C’est dans une atmosphère « en effervescence » que le référendum soudanais a mobilisé l’attention des médias internationaux. La situation politique et économique du plus grand pays d’Afrique et sixième plus important exportateur de pétrole du continent a été critiquée depuis longtemps par toutes les organisations non gouvernementales. Par contre, ces informations n’ont atteint le grand public que récemment grâce, entre autres, à la tournée médiatique de l’acteur américain George Clooney.
Bien que les résultats ne soient attendus qu’au courant de la semaine, les pronostics des analystes et des médias vont tous dans le même sens : le Sud-Soudan devrait devenir indépendant. Ce qui apparaît comme l’occasion d’un nouveau départ pour les habitants du sud est pour le moment bien accueilli de la part du gouvernement de Karthoum, au nord. Il reste, en effet, la crainte d’un retour au conflit armé après le référendum. Cette sécession pourrait priver le nord des principaux revenus pétroliers, qui représentent présentement plus de 50% des revenus du pays. Alors que le CPA de 2005 redistribuait ces richesses, le référendum imposerait une séparation et retirerait l’accès de ces revenus à Karthoum.
Le vote s’est déroulé sous haute surveillance, tant par la présence de l’armée dans les principales agglomérations urbaines que celle d’importantes personnalités politiques. C’est aussi le jeu politique qui est mis de l’avant alors que l’ancien président américain Jimmy Carter et l’ancien Secrétaire général des Nations Unies Kofi Annan font partie des observateurs internationaux invités dans le pays. Leur présence lors de ce scrutin détonne en effet de l’expulsion des organismes d’aide humanitaire par Karthoum en 2005. Ce changement de ton du régime pourrait être symptomatique de son isolement prochain alors que l’argument économique lui échappera en cas de séparation des provinces du sud.
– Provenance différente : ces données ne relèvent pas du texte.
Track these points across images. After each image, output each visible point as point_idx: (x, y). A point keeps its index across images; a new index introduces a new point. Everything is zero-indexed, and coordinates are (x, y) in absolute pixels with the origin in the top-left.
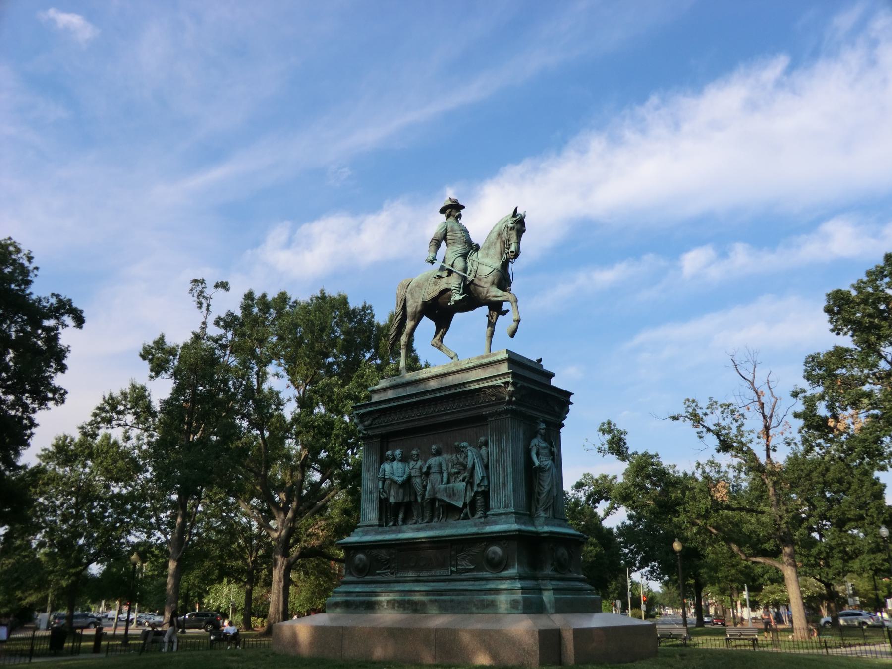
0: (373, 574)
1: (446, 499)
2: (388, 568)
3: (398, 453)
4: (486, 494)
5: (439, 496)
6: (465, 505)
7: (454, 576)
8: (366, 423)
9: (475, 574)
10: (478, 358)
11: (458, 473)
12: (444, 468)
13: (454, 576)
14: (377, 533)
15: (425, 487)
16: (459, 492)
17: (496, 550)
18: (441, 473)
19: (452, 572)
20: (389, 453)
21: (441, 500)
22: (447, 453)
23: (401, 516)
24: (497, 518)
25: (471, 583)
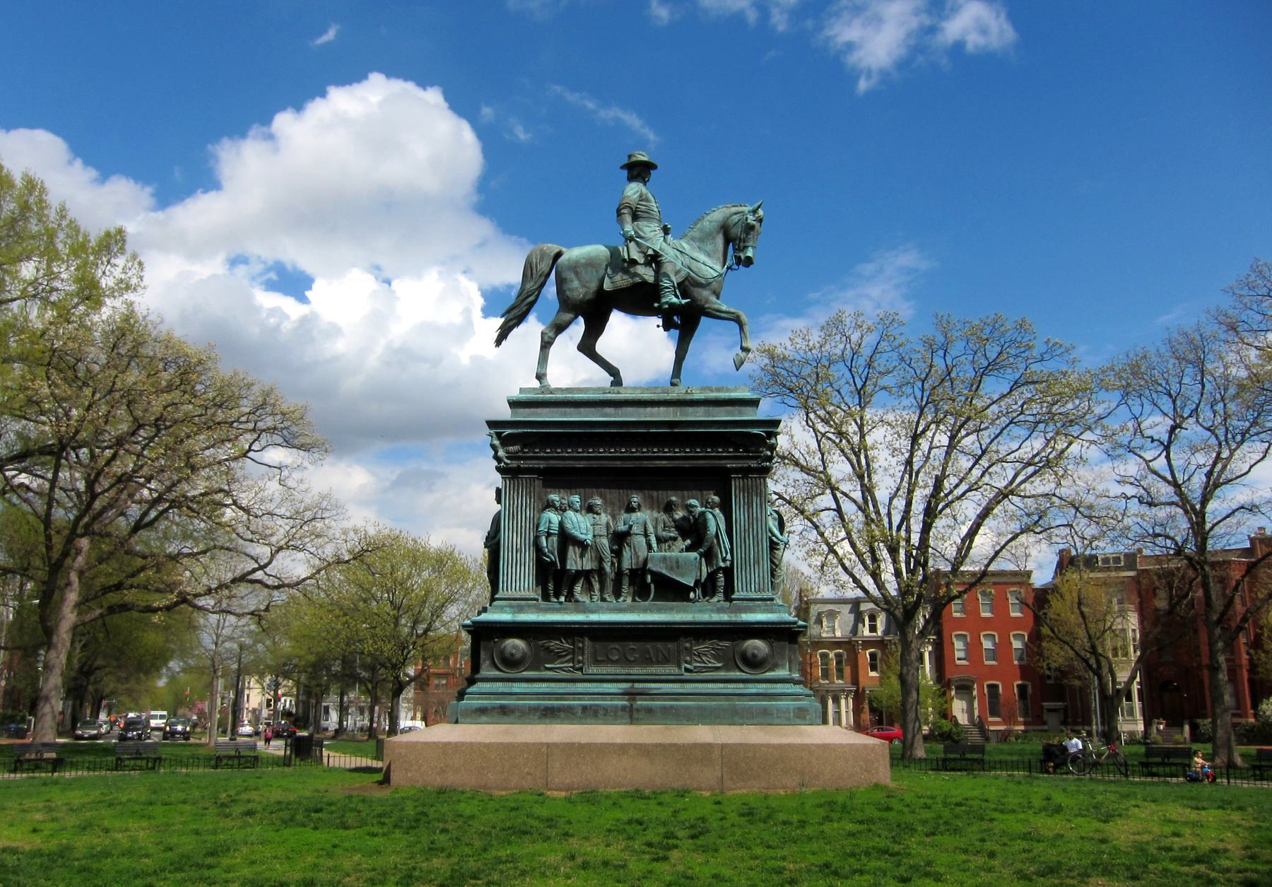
0: (537, 669)
1: (664, 571)
2: (567, 661)
3: (576, 499)
4: (729, 572)
5: (650, 566)
6: (697, 582)
7: (688, 676)
8: (511, 448)
9: (722, 674)
10: (703, 389)
11: (675, 539)
12: (651, 529)
13: (688, 676)
14: (539, 610)
15: (618, 554)
16: (683, 562)
17: (758, 646)
18: (646, 535)
19: (687, 670)
20: (554, 497)
21: (653, 573)
22: (652, 508)
23: (578, 588)
24: (751, 604)
25: (741, 685)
La question surgit donc : Omar el-Béchir, président en fonction du Soudan sous mandat d’arrêt international par la Cour pénale internationale pour crime de guerre et crime contre l’humanité, essaierait-il d’amadouer la communauté internationale alors que la situation économique et humanitaire de son pays risque fort de se détériorer?
La situation deviendra donc précaire durant la période post-référendaire: possibilité de contestation des résultats dans les trois jours suivant leur annonce, flots massifs de réfugiés du nord au sud et réciproquement ainsi que présence de groupes rebelles pouvant être instrumentalisés tant au nord qu’au Sud-Soudan. En d’autres mots, bien que cette étape soit primordiale pour guérir les plaies, la situation est en voie de devenir de plus en plus complexe dans deux États fragilisés par leur nouvelle identité.